Wichtig für die Ermittlung von notwendigen Radwegen entlang von Bundes- und Landesstraßen ist zweifellos der Nutzen für den Schülerverkehr bzw. für den Verkehr von und zu den Arbeitsstätten. Der Ausbaubedarf für diese Strecken beträgt in den nächsten Jahren 1 535 km für Bundesstraßen und 1 693 km für Landesstraßen. Unser Ziel muss es sein, durch diesen Ausbau die Verkehrssicherheit auch für Fahrradfahrer weiter zu erhöhen und so die Unfallzahlen zu senken.

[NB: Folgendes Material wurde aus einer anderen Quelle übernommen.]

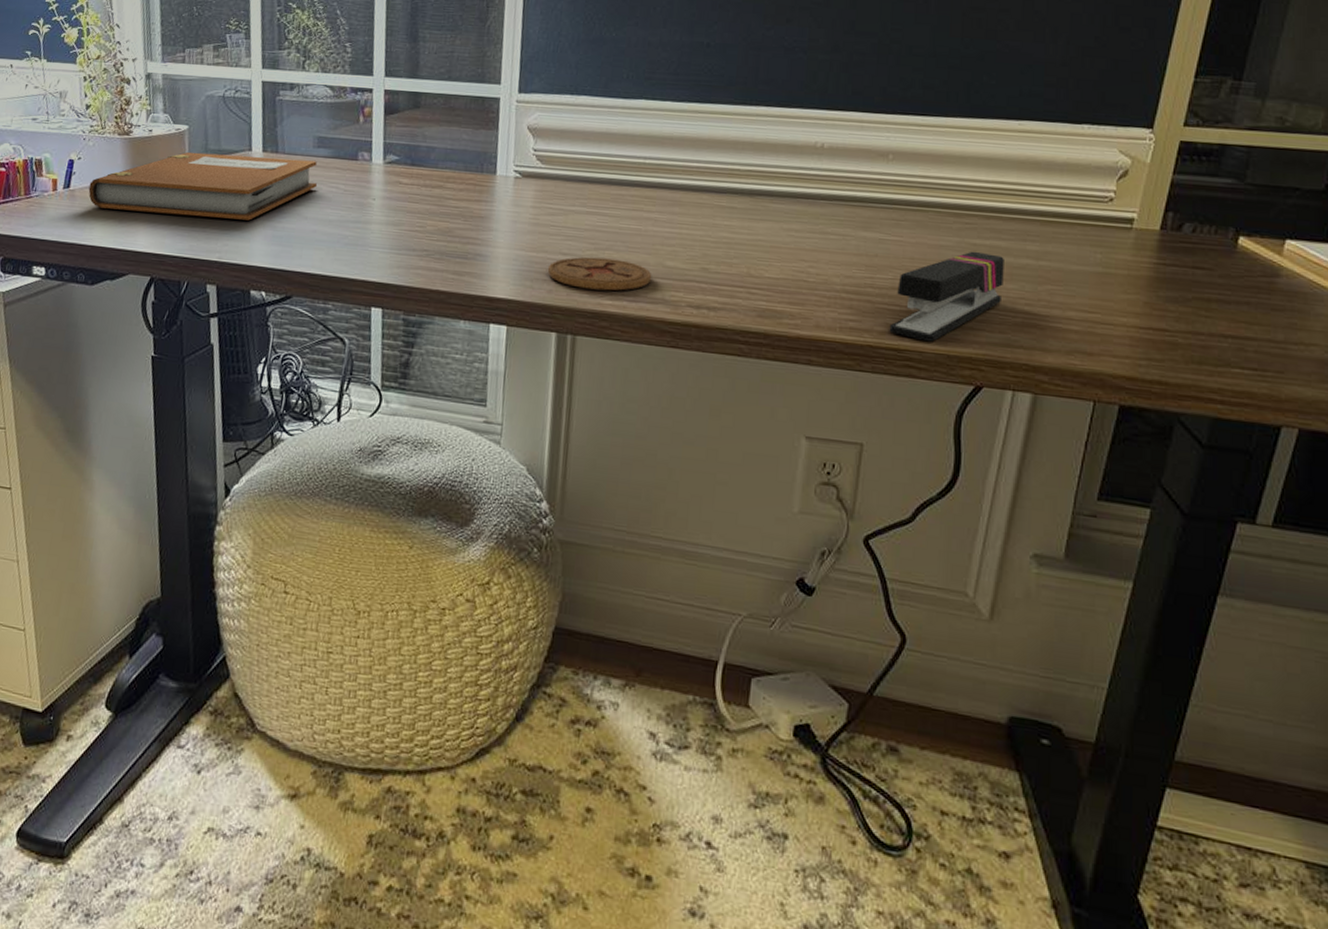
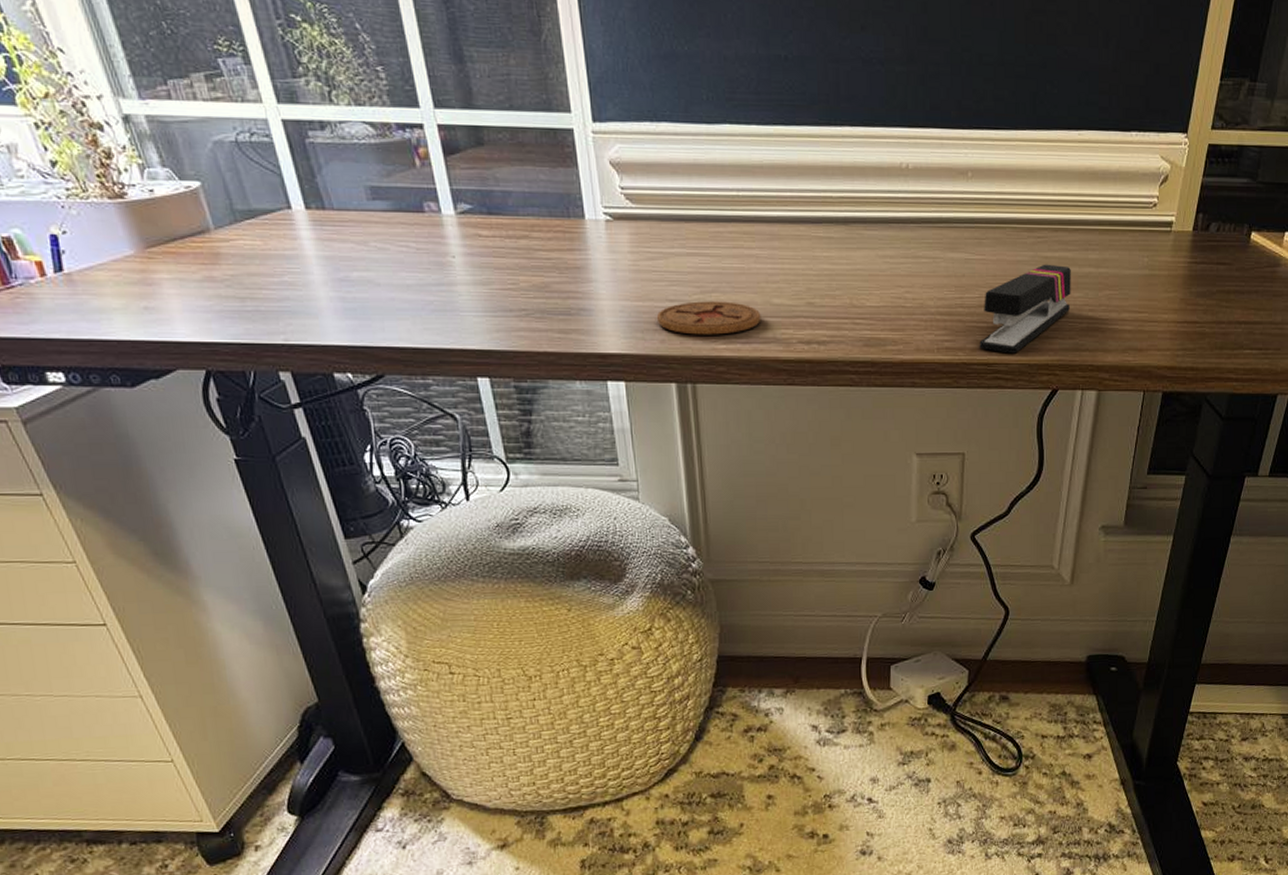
notebook: present [88,151,318,221] -> none [89,214,384,294]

Alles in allem kann man feststellen, dass das Land Brandenburg und die Regierungskoalition in den letzten Jahren sehr viel für den Ausbau der Radwegenetze getan haben und auch in Zukunft noch tun werden. Nun muss man gerade in Zeiten von Mittelknappheit den Mut aufbringen, nicht aus jedem kleinen staubigen Feldweg einen modern ausgebauten Radweg zu machen und eine entsprechende Förderung zu versagen. Was notwendig ist, soll und wird auch in Zukunft von uns unterstützt werden. Für weiterreichende Träume ist in der Realität aber leider kein Platz. - Danke schön.